# Instrument Classifier

This notebook demonstrates a PyTorch project for multi-label musical instrument recognition from audio clips. It allows you to run the entire pipeline in Google Colab without any special modifications to the codebase.

## Setup

First, let's clone the repository and install the required dependencies.


In [2]:
# Check if running in Colab
import sys
IN_COLAB = 'google.colab' in sys.modules

if IN_COLAB:
    # Clone the repository
    !git clone https://github.com/your-username/instrument-classifier.git
    %cd instrument-classifier

    # Install dependencies
    !pip install -r requirements.txt


## Import Libraries

Let's import the necessary libraries for our project.


In [3]:
import os
import torch
import librosa
import numpy as np
import matplotlib.pyplot as plt
import yaml
import pathlib
import zipfile
import urllib.request
import hashlib
import sys
import time
from torch.utils.data import DataLoader, Dataset
from tqdm.notebook import tqdm


## Configuration

Let's define the configuration for our project.


In [4]:
# Create configs directory if it doesn't exist
os.makedirs('configs', exist_ok=True)

# Default configuration
default_config = """
# Common hyper‑parameters
sample_rate: 22050
n_mels: 64
hop_length: 512
batch_size: 32
num_epochs: 50
learning_rate: 3e-4
num_workers: 4
"""

# ResNet configuration
resnet_config = """
# ResNet‑34 override
model_name: resnet34
learning_rate: 1e-4
batch_size: 16
"""

# Write configurations to files
with open('configs/default.yaml', 'w') as f:
    f.write(default_config)

with open('configs/model_resnet.yaml', 'w') as f:
    f.write(resnet_config)

# Load configuration
cfg = yaml.safe_load(default_config)
resnet_cfg = {**cfg, **yaml.safe_load(resnet_config)}

# Display configuration
print("Default configuration:")
for key, value in cfg.items():
    print(f"  {key}: {value}")

print("\nResNet configuration:")
for key, value in resnet_cfg.items():
    print(f"  {key}: {value}")


Default configuration:
  sample_rate: 22050
  n_mels: 64
  hop_length: 512
  batch_size: 32
  num_epochs: 50
  learning_rate: 3e-4
  num_workers: 4

ResNet configuration:
  sample_rate: 22050
  n_mels: 64
  hop_length: 512
  batch_size: 16
  num_epochs: 50
  learning_rate: 1e-4
  num_workers: 4
  model_name: resnet34


## Download and Extract Data

Let's download and extract the IRMAS dataset.


In [5]:

#!/usr/bin/env python3
"""Download the IRMAS dataset (≈2 GB) and extract it.

Example:
    python data/download_irmas.py --out_dir data/raw
"""
import argparse, hashlib, os, sys, pathlib
import urllib.request
import zipfile

IRMAS_URL = "https://zenodo.org/record/1290750/files/IRMAS-TrainingData.zip?download=1"
MD5       = "4fd9f5ed5a18d8e2687e6360b5f60afe"  # expected archive checksum

def md5(fname, chunk=2**20):
    m = hashlib.md5()
    with open(fname, 'rb') as fh:
        while True:
            data = fh.read(chunk)
            if not data: break
            m.update(data)
    return m.hexdigest()

def main(out_dir: str):
    out_dir = pathlib.Path(out_dir)
    out_dir.mkdir(parents=True, exist_ok=True)
    archive_path = out_dir / "IRMAS.zip"

    if not archive_path.exists():
        print("Downloading IRMAS ...")
        try:
            urllib.request.urlretrieve(IRMAS_URL, archive_path)
        except Exception as e:
            print(f"Download failed: {e}", file=sys.stderr)
            sys.exit(1)
    else:
        print("Archive already exists, skipping download")

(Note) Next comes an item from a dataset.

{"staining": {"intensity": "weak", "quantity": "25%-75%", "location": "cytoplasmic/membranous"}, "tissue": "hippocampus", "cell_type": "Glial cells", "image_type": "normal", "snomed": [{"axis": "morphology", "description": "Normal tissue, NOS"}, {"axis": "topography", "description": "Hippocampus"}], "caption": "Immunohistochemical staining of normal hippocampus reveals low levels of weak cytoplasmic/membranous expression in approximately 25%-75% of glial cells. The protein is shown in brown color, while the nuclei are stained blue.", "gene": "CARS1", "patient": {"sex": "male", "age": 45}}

    print("Verifying checksum ...")
    if md5(archive_path) != MD5:
        print("Checksum mismatch! The downloaded file may be corrupted.", file=sys.stderr)
        print("Try deleting the file and running the script again.", file=sys.stderr)
        sys.exit(1)

    print("Extracting ...")
    try:
        with zipfile.ZipFile(archive_path) as zf:
            zf.extractall(out_dir)
        print("Done. Data at", out_dir)
    except zipfile.BadZipFile:
        print("Extraction failed: The file is not a valid zip archive.", file=sys.stderr)
        sys.exit(1)
    except Exception as e:
        print(f"Extraction failed: {e}", file=sys.stderr)
        sys.exit(1)

if __name__ == "__main__":
    p = argparse.ArgumentParser()
    p.add_argument("--out_dir", default="data/raw", help="Destination directory")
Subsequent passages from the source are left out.